What to work on:
Answer these from the passage below on the chapel of Our Lady of Deliverance:
1. Who built the first chapel of Our Lady of Deliverance, and in which century?
2. Who burnt and destroyed that oratory, and in what year?
3. For how long did the statue of the Madonna lie buried under the rubble?

It says that the first chapel of Our Lady of Deliverance was built by St. Regnobert in the 3rd century. The saint was the closest disciple and successor of St. Exupère, the first evangelizer and bishop of the area. It is said that while Regnobert and his parents were still Pagans, his mother and father would often go worship “idols” on Mt. "Phaunus", while their son preferred a little Christian chapel in the village. Latter place had been dedicated by St. Exupère by turning a Pagan holy site into one consecrated to the Blessed Virgin Mary. Later, when St. Regnobert himself was bishop, he followed in the footsteps of his spiritual father and turned another important Pagan holy site into a sanctuary of the Mother of God, installing in it the original Madonna of Délivrande. – Again, they don’t sound like idol smashers, but like idol baptizers. 

St. Regnobert’s 3rd century oratory was burnt and destroyed by Norman invaders in 830. But as it turned out later, the statue of the Madonna, though darkened by the smoke of the fire, had survived the attack and lay buried under the rubble for three centuries.

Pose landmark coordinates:
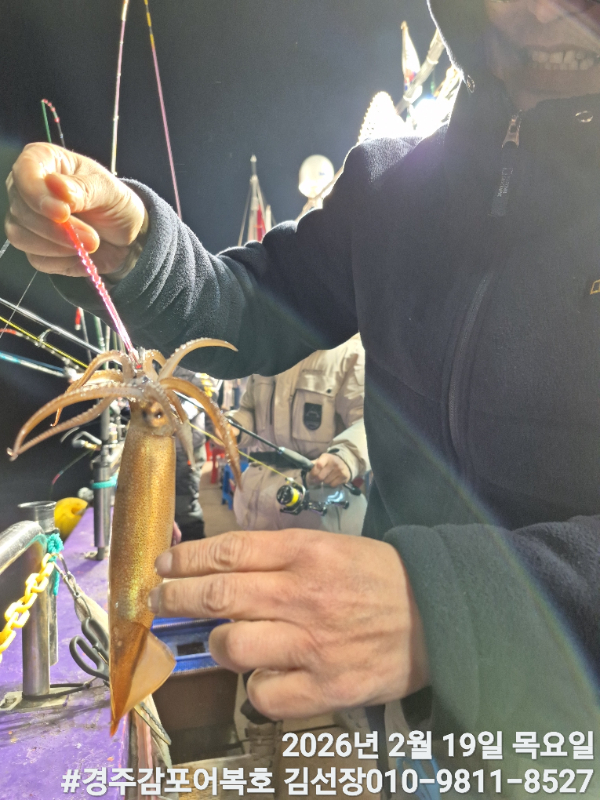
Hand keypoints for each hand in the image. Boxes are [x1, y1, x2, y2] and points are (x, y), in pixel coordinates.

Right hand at [5, 142, 146, 276]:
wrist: (128, 237)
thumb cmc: (116, 204)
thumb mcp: (110, 191)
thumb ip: (83, 188)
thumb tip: (56, 186)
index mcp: (44, 161)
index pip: (23, 172)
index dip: (37, 194)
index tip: (62, 213)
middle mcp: (28, 188)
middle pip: (20, 210)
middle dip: (55, 228)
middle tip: (92, 237)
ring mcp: (28, 219)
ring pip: (20, 236)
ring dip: (57, 246)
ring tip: (91, 244)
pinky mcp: (35, 248)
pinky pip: (36, 259)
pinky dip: (61, 261)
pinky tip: (81, 254)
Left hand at [148, 529, 429, 719]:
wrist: (437, 616)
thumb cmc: (380, 578)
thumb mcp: (332, 546)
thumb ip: (279, 556)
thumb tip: (221, 566)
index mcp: (306, 553)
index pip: (228, 551)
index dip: (186, 559)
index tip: (164, 565)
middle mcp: (304, 595)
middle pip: (218, 595)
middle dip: (175, 598)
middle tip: (159, 600)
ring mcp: (313, 644)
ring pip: (232, 645)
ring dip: (218, 644)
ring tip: (224, 640)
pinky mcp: (325, 687)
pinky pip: (264, 694)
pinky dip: (255, 685)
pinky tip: (266, 674)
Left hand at [308, 453, 350, 486]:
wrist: (345, 464)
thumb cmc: (329, 463)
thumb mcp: (321, 460)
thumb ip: (313, 464)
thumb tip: (305, 467)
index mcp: (327, 457)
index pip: (318, 465)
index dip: (313, 473)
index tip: (311, 477)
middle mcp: (334, 462)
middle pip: (321, 476)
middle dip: (317, 480)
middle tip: (316, 480)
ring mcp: (340, 470)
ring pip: (326, 482)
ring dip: (324, 482)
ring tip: (326, 478)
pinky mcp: (344, 476)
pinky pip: (333, 485)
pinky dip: (331, 484)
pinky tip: (332, 479)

Your solution:
1. St. Regnobert, in the 3rd century.
2. Norman invaders, in 830.
3. Three centuries.